Avec un butin d'environ 9 millions d'euros, le groupe, décrit par les policiers comme une bande de truands «à l'ancienne», est soupçonné d'avoir réalisé le plus gros braquage au détriment d'un particulier des vingt dernières années en France.

Dans la nuit du 2 au 3 octobre 2016, la vedette américaine, alors âgée de 36 ans, s'était fait braquer par cinq hommes dans une discrète résidence hôtelière de luxe à Paris, où elle était venue assister à la Semaine de la Mode.

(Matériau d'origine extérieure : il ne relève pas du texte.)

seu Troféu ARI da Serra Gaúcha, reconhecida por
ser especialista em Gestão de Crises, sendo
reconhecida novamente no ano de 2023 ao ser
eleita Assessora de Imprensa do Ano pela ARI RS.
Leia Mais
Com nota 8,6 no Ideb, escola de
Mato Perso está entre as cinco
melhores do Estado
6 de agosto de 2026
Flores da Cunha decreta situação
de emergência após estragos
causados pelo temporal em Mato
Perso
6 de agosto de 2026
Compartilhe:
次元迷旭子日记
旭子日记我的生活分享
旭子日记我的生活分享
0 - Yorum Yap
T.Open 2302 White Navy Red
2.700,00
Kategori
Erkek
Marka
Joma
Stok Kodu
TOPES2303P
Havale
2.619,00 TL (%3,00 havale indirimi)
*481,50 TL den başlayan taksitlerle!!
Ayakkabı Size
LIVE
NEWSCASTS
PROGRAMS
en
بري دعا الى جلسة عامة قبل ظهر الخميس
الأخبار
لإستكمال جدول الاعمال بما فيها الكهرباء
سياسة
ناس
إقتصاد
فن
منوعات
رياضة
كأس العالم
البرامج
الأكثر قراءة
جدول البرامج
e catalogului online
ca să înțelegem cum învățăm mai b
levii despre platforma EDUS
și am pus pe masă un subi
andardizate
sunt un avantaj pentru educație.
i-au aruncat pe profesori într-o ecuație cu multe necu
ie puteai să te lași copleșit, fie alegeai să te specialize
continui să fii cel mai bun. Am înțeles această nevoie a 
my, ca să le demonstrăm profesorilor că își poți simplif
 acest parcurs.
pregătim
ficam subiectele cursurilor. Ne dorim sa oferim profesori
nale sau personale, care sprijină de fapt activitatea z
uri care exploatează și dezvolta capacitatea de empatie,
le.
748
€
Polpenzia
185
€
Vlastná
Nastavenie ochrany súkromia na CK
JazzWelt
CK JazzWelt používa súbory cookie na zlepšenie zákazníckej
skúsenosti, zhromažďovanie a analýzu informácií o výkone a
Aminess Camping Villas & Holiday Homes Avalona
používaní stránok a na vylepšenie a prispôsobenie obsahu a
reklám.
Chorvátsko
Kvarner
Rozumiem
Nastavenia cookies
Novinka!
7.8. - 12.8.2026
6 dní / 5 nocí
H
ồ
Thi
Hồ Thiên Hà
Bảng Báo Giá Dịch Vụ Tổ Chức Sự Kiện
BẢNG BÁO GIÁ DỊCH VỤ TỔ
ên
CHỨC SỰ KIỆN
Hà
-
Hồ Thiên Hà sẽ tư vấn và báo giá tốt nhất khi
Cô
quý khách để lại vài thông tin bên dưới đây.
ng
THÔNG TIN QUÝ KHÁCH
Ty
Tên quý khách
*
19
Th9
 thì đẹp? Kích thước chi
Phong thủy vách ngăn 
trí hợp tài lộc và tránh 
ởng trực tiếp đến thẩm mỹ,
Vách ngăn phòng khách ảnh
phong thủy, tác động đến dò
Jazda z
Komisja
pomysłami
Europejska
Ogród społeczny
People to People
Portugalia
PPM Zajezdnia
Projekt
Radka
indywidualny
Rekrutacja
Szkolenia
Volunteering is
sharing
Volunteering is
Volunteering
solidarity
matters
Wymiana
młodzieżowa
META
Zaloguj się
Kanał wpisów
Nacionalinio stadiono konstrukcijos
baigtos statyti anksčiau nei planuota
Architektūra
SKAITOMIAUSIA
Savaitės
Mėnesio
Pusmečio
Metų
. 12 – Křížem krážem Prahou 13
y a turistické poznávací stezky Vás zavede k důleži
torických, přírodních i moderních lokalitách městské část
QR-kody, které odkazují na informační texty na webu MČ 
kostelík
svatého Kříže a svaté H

Deux des voleurs l'avaient menacée avec une arme sur la tempe, avant de la ligoter, de la bâillonner, puis de l'enfermer dans la salle de bain.

Les braqueurs avaient emporté plusieurs bijoux en diamant et en or, dont une pierre de 18,88 carats, évaluée à près de quatre millions d'euros.

Leur chef présumé, Aomar Aït Khedache, dit «Omar le vieux», a affirmé aux enquêteurs avoir confié le diamant à une personne dont il n'a pas révélé l'identité et avoir fait fondre les bijoux en or.

Le parquet de Paris demande que ces cinq braqueurs présumés, désormais libres sous contrôle judiciaire soient jugés notamment pour «vol en bande organisée avec arme», «séquestration» et «association de malfaiteurs», le plus souvent en récidive, selon la source judiciaire.

Le ministère public demande aussi un procès pour Marceau Baum-Gartner, alias «Nez râpé», soupçonné d'être le receleur pour s'être rendu à huit reprises en deux mois à Anvers, capitale de la joaillerie, dont deux fois en compagnie d'«Omar le Vieux».

La menace d'un procès se précise aussi pour trois proches d'«Omar le Vieux»: son fils, soupçonné d'avoir joué le rôle de chauffeur, sa compagne et un de ses amis accusés tous deux d'avoir participé à l'organisation du coup.

Le père d'un des braqueurs risque lui d'être jugé à leur côté pour détention illégale d'armes, et les deux derniers mis en examen pour avoir fourni des informations au gang.